TO DO -
Copy out exactly the stretch below, from the line with "effectively manage" through the line with "The data relating", both included; the pictures stay out.

EXERCISE MATERIALS -

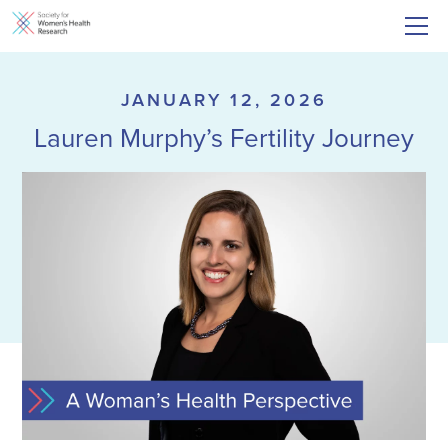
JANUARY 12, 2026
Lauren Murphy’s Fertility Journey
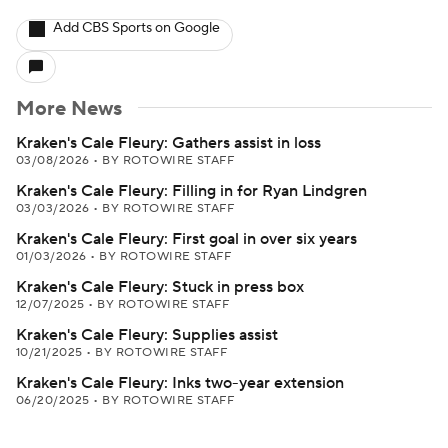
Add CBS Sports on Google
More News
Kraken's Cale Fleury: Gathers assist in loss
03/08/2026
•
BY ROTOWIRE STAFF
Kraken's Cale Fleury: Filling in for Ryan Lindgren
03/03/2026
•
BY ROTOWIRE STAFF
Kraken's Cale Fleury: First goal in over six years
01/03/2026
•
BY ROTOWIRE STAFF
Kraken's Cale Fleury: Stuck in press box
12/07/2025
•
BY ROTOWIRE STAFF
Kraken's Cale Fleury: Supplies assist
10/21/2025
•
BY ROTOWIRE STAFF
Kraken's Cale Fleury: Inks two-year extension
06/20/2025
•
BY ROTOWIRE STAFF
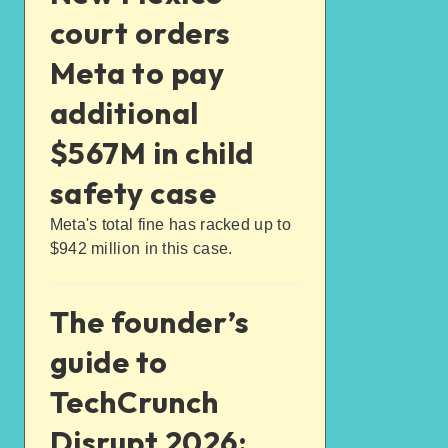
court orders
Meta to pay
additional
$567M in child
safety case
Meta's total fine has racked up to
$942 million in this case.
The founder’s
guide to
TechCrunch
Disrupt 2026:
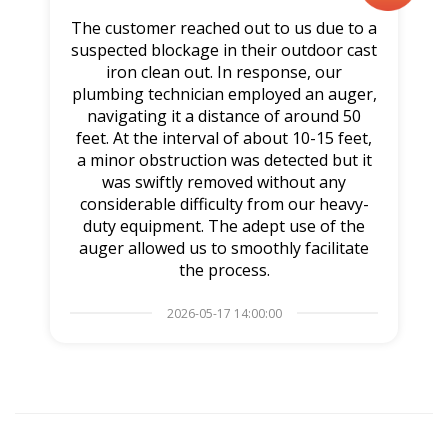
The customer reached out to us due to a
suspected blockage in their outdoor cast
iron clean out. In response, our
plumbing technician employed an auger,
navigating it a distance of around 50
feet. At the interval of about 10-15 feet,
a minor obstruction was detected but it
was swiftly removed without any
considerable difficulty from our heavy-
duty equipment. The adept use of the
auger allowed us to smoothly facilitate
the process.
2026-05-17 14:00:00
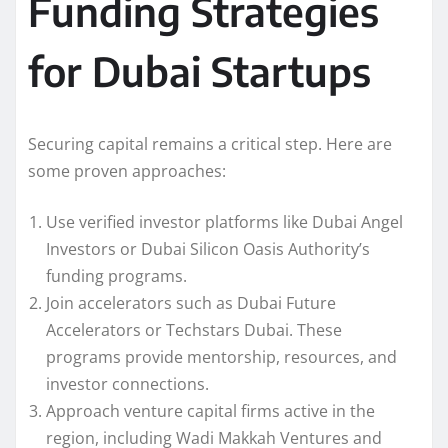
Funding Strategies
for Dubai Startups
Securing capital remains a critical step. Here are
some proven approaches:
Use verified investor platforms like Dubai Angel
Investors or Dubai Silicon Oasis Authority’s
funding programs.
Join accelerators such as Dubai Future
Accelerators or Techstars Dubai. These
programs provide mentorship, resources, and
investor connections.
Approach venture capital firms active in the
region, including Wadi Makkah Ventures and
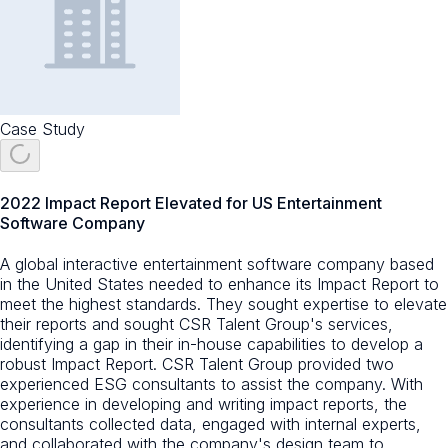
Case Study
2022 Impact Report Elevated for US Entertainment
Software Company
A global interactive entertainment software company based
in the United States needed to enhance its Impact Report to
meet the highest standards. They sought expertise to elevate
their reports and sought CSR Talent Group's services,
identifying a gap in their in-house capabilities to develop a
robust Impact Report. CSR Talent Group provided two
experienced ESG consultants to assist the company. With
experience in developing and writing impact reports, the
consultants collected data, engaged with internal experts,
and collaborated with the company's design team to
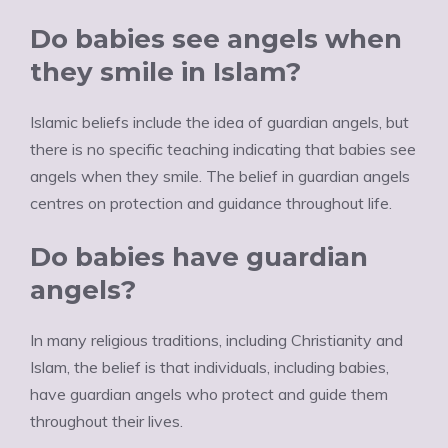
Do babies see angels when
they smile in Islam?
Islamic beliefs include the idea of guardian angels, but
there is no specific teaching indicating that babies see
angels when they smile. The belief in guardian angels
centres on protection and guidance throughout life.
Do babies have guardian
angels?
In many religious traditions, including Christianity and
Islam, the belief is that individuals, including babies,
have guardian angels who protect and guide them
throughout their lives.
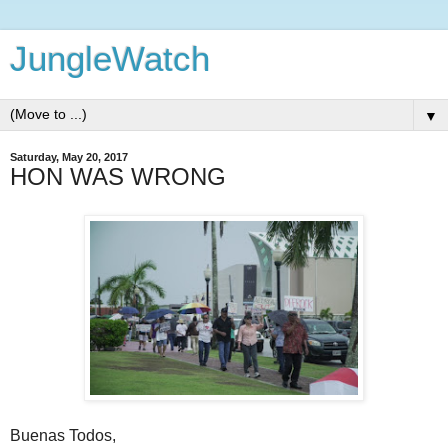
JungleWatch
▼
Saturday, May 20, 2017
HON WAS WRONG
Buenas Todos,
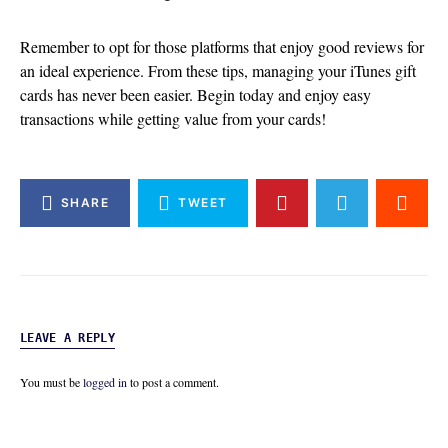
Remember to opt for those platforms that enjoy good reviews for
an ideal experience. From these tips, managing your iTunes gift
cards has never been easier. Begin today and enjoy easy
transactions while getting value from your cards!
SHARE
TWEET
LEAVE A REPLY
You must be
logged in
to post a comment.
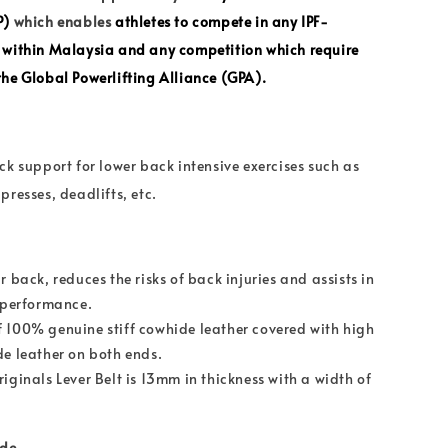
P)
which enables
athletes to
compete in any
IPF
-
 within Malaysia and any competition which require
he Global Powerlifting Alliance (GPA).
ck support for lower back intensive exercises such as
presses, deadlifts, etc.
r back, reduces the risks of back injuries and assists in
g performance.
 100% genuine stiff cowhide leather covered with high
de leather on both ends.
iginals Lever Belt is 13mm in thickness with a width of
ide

==

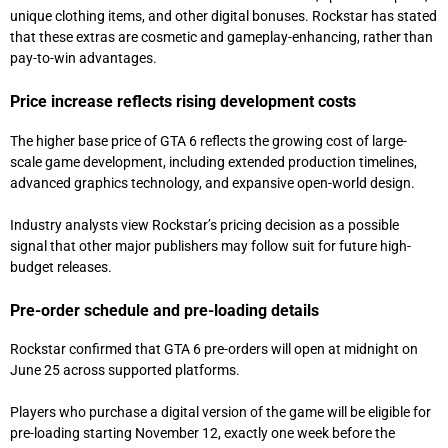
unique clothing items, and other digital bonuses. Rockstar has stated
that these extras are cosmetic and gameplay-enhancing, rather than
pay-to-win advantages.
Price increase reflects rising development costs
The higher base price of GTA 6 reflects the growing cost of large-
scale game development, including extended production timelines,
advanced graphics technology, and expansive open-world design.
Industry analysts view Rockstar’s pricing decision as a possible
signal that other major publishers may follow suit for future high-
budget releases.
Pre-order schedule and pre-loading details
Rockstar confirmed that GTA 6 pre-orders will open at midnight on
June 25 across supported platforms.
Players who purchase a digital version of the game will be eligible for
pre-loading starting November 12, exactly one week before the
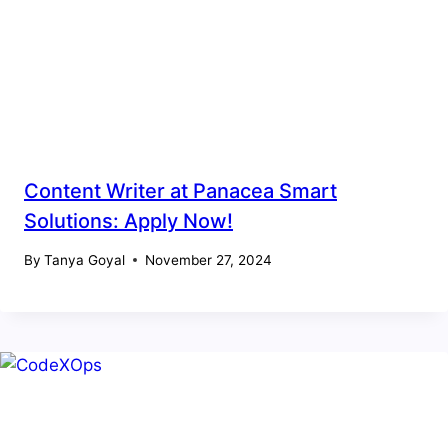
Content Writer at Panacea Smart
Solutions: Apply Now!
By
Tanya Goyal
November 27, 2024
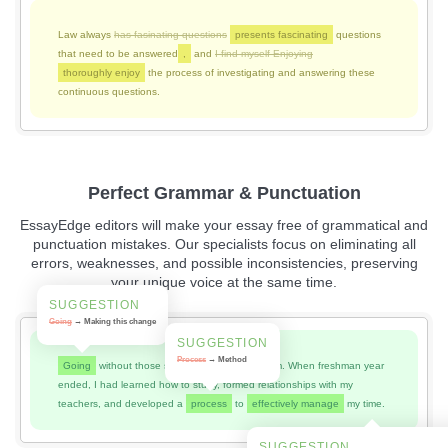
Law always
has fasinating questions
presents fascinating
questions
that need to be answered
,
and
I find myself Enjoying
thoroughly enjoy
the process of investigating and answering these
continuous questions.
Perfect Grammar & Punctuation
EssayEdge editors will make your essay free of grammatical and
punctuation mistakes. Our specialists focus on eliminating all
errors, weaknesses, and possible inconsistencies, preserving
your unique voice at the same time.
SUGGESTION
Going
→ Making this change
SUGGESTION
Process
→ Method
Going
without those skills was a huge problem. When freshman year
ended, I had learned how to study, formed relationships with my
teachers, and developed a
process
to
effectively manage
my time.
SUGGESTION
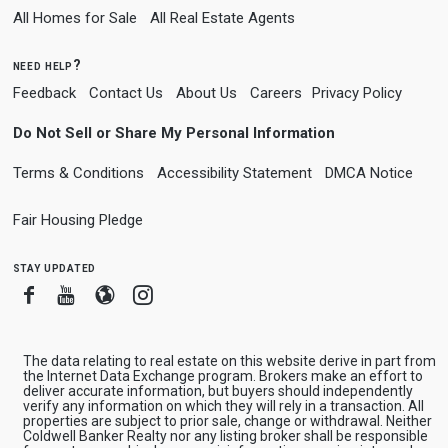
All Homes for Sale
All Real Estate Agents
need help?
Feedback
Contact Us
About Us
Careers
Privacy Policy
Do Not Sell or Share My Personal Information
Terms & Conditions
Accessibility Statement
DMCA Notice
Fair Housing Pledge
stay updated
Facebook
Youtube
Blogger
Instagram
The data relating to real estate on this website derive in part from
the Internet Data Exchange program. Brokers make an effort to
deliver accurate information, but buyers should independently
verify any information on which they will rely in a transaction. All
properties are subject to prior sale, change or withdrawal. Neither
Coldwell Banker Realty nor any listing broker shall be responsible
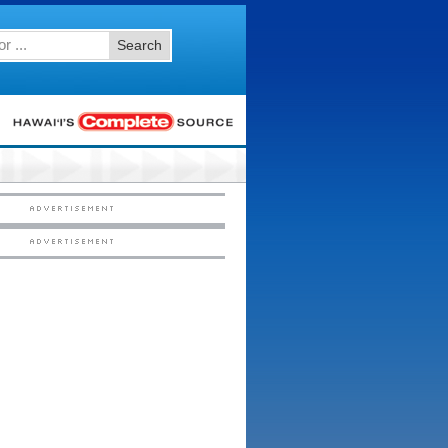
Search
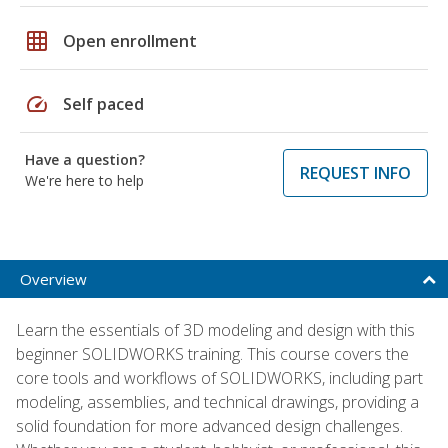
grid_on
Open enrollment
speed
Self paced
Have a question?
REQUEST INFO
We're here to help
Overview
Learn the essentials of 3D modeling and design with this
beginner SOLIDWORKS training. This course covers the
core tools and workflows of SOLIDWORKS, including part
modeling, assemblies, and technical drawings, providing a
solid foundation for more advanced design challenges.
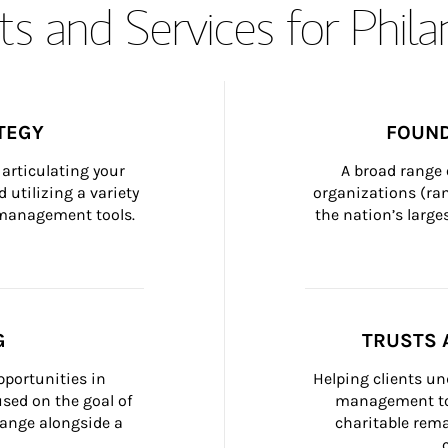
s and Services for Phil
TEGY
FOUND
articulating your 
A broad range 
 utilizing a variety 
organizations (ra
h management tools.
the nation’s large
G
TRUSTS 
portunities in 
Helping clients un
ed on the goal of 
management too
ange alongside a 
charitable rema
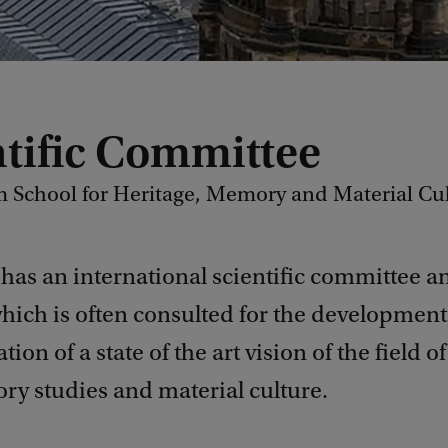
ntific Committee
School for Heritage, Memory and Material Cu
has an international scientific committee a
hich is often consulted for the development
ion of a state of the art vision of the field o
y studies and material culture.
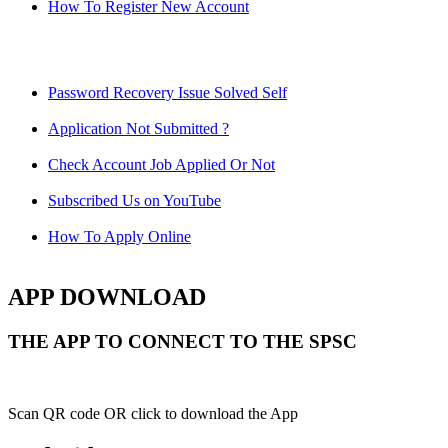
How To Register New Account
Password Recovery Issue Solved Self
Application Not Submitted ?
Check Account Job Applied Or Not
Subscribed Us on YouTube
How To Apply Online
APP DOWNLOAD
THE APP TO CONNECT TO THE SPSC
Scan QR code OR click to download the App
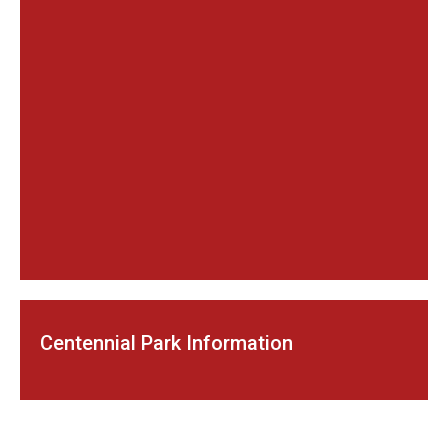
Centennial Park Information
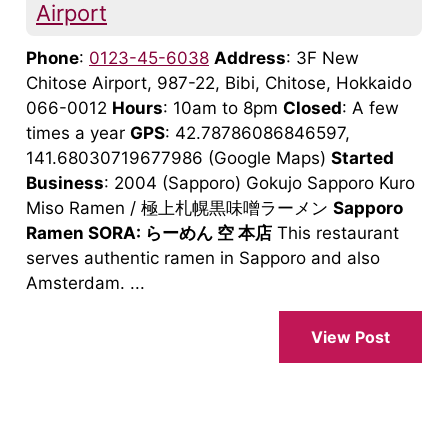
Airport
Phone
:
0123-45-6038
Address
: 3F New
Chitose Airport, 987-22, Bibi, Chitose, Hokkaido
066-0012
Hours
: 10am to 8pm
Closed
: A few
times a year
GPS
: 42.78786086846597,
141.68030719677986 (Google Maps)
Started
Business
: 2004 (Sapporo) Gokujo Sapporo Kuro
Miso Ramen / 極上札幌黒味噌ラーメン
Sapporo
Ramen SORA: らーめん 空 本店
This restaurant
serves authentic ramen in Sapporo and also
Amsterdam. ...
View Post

REPLY -
effectively manage
my time.
SUGGESTION
All Homes for Sale
All Real Estate Agents
need help?
Feedback
Contact Us
About Us
Careers
Privacy Policy
Do Not Sell or Share My Personal Information
Terms & Conditions
Accessibility Statement
DMCA Notice
Fair Housing Pledge
stay updated
Facebook
Youtube
Blogger
Instagram
The data relating to real estate on this website derive in part from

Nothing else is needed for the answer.